Setelah menjalani serangkaian penyelidikan dan penyidikan yang cukup panjang, perkara ini akhirnya secara resmi diserahkan ke pengadilan.

Di dalam surat tuntutan, Jaksa Penuntut Umum menjerat Richard Lee dengan beberapa pasal yang merujuk pada Undang-Undang Kesehatan serta Undang-Undang Perlindungan Konsumen.

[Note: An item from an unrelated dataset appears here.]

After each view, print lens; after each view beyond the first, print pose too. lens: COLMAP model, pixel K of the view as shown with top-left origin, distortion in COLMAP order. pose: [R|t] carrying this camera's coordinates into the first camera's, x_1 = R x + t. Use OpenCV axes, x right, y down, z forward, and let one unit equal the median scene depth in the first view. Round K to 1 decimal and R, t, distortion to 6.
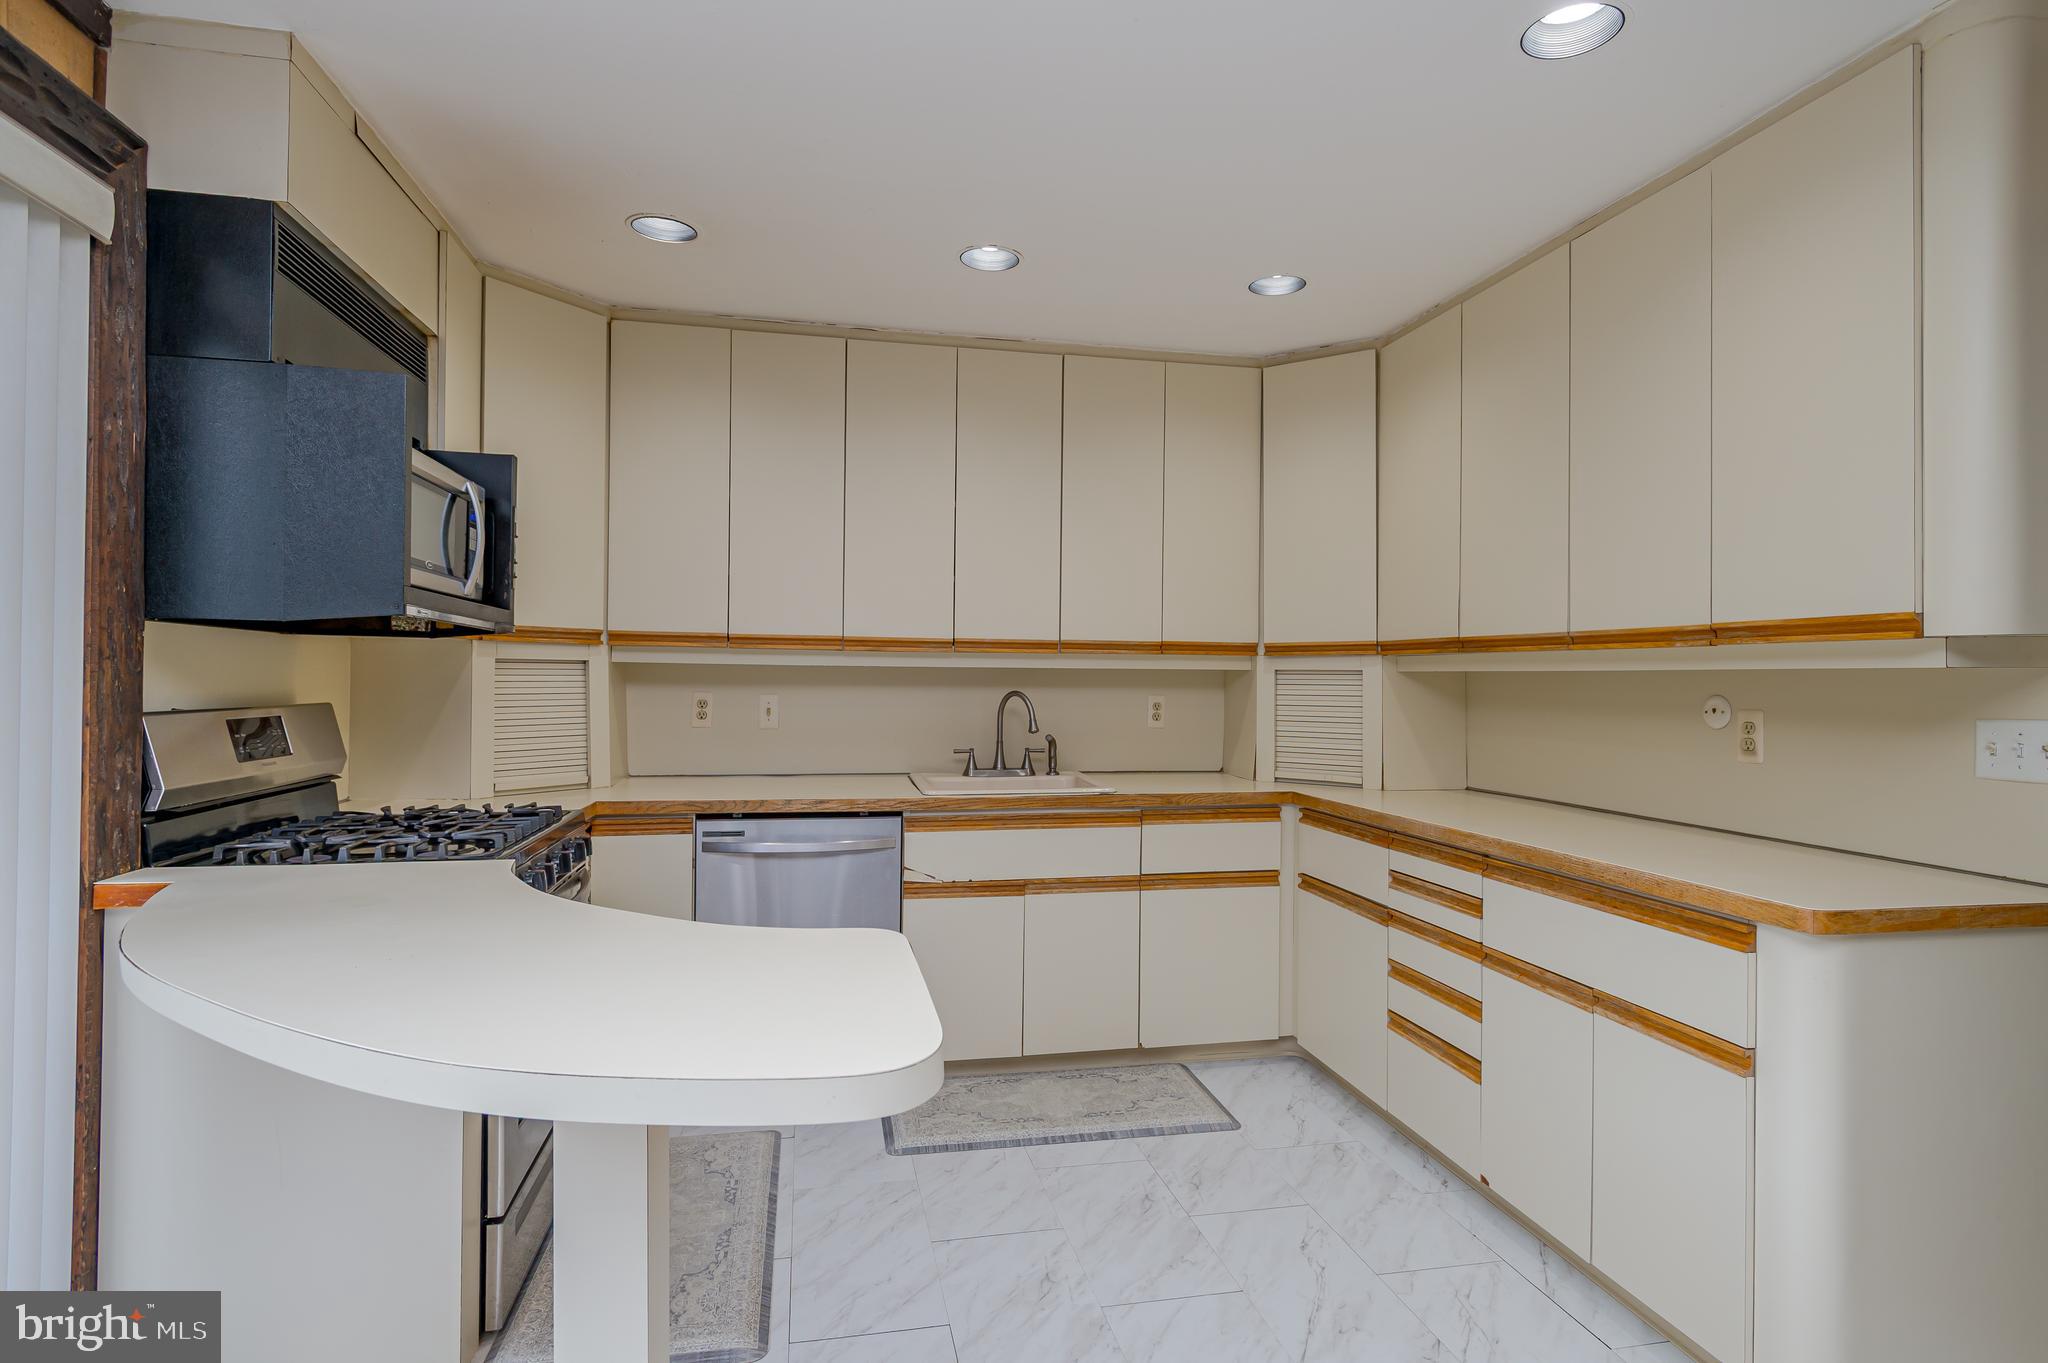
lens RADIAL K [[1048.0, 0, 1016.8], [0, 1048.0, 677.6], [0, 0, 1]] dist [0.013819, -0.004210]
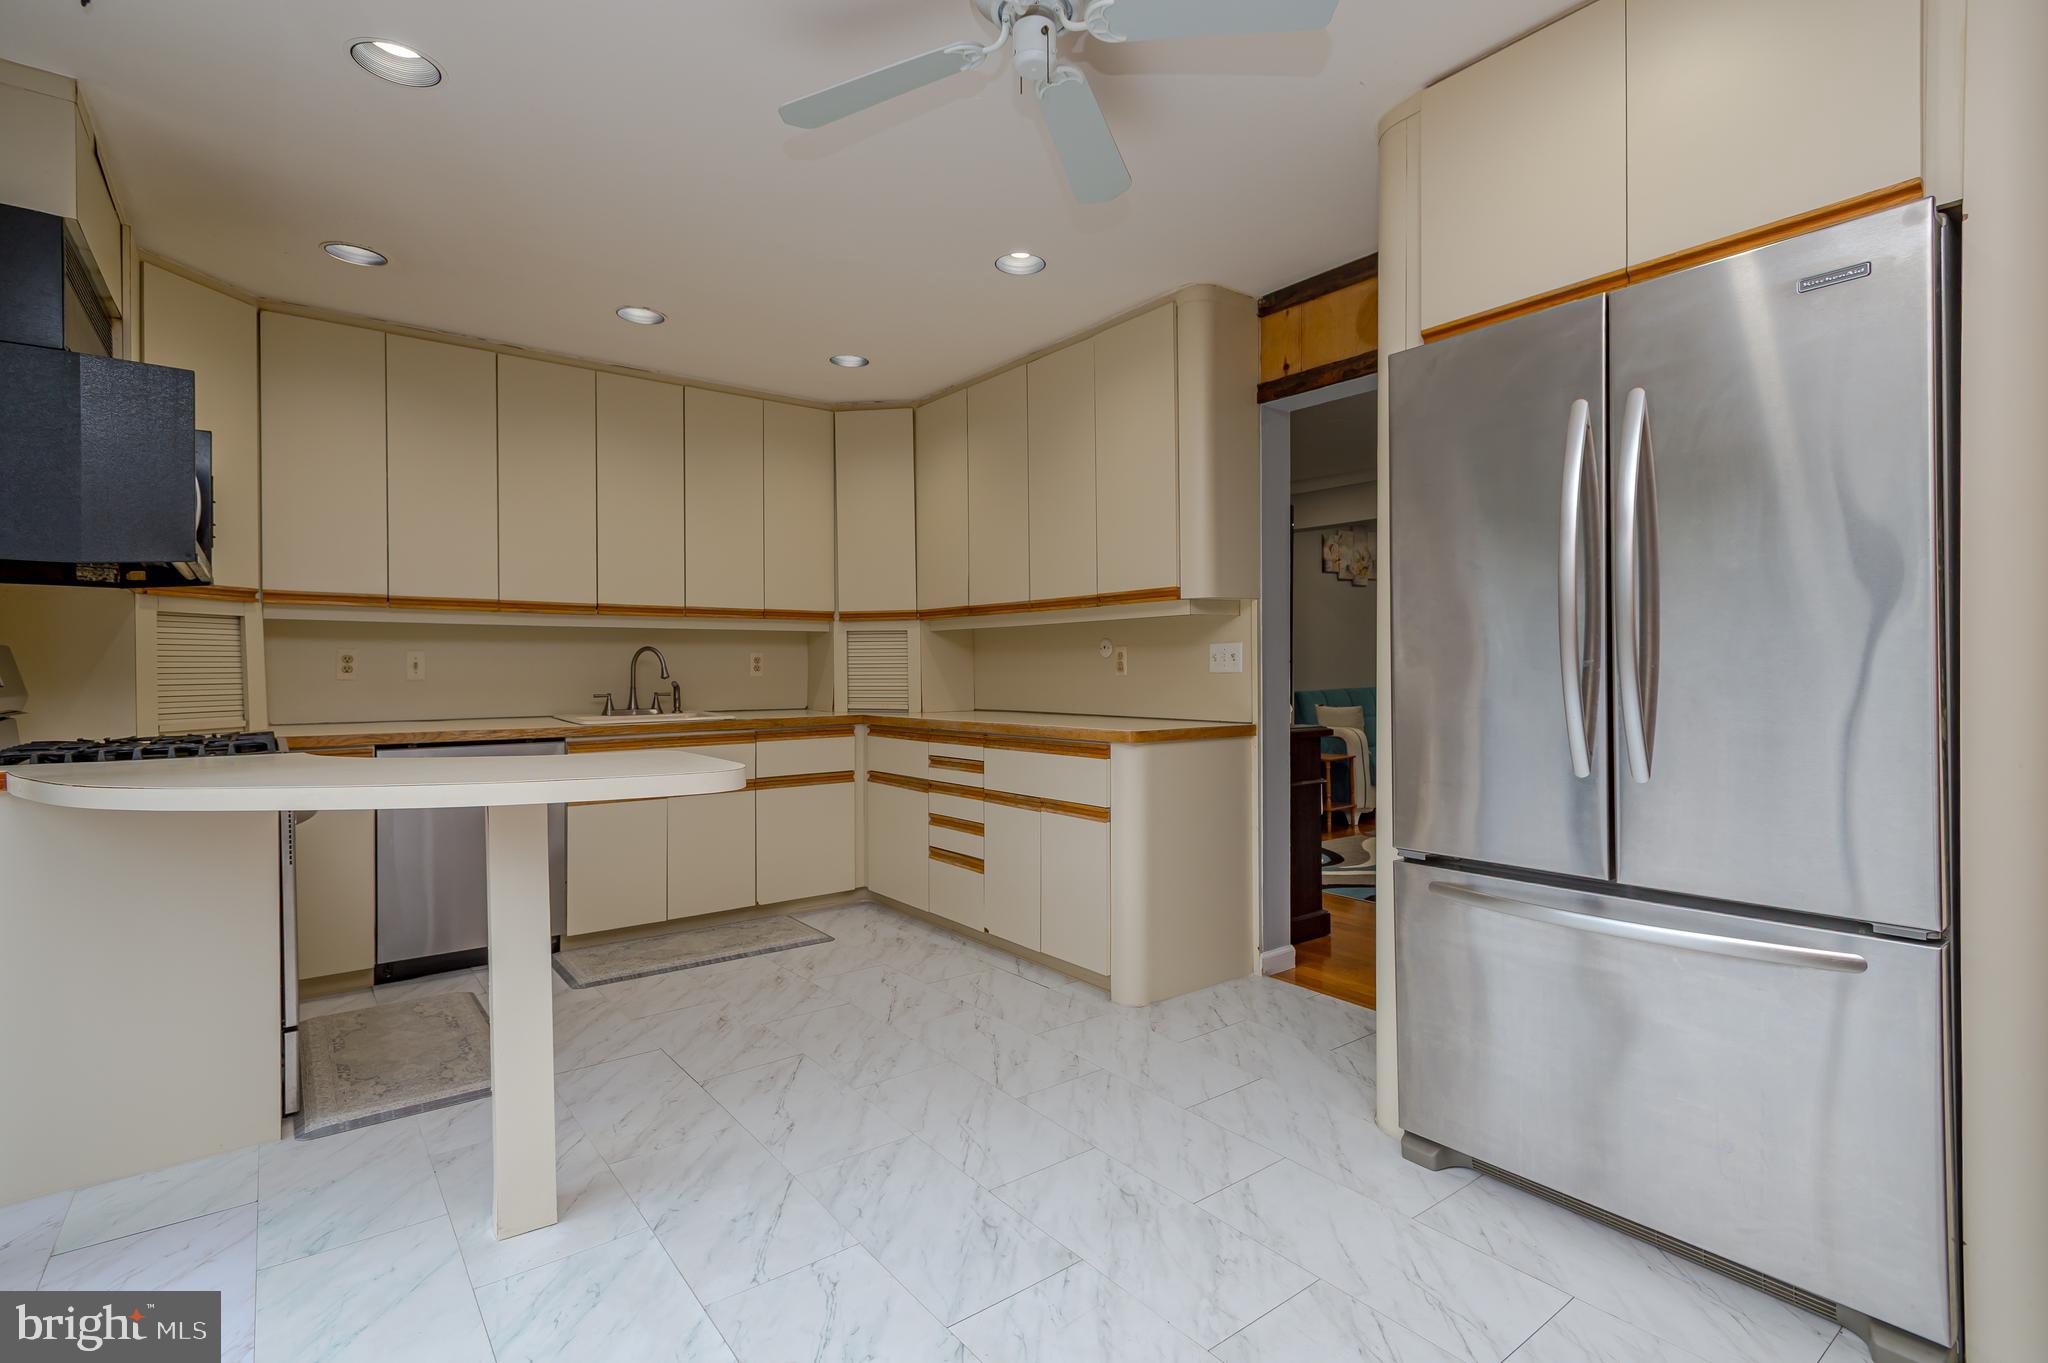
lens RADIAL K [[947.9, 0, 1022.8], [0, 947.9, 672.2], [0, 0, 1]] dist [0.017492, 0.000162]
pose [[0.898457, -0.017013, 0.438731, -0.120323], [0.012852, 0.999840, 0.012451, 0.043063], [-0.438873, -0.005548, 0.898532, -0.286893]]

Richard dituduh membuat dan menyebarkan produk farmasi yang tidak memenuhi standar keamanan melalui perusahaannya, CV Athena Mandiri.

Masalah utama muncul ketika sejumlah produk kecantikan terkenal miliknya, seperti White Tomato dan DNA Salmon, dikabarkan telah kehilangan izin beredar dari BPOM atau dianggap tidak memenuhi standar keamanan yang berlaku.

Jaksa mengungkapkan rangkaian kejadian di mana Richard diduga menyuruh stafnya untuk mengubah dan memodifikasi label produk dari pabrikan lain, kemudian menempelkan label baru tanpa mengajukan perubahan izin beredar ke BPOM.

Selain itu, Richard juga dituduh melanggar tujuan penggunaan produk; kosmetik yang seharusnya digunakan untuk pemakaian luar tubuh diduga dijual dan diberikan dengan cara disuntikkan ke dalam kulit melalui penjualan di TikTok Shop.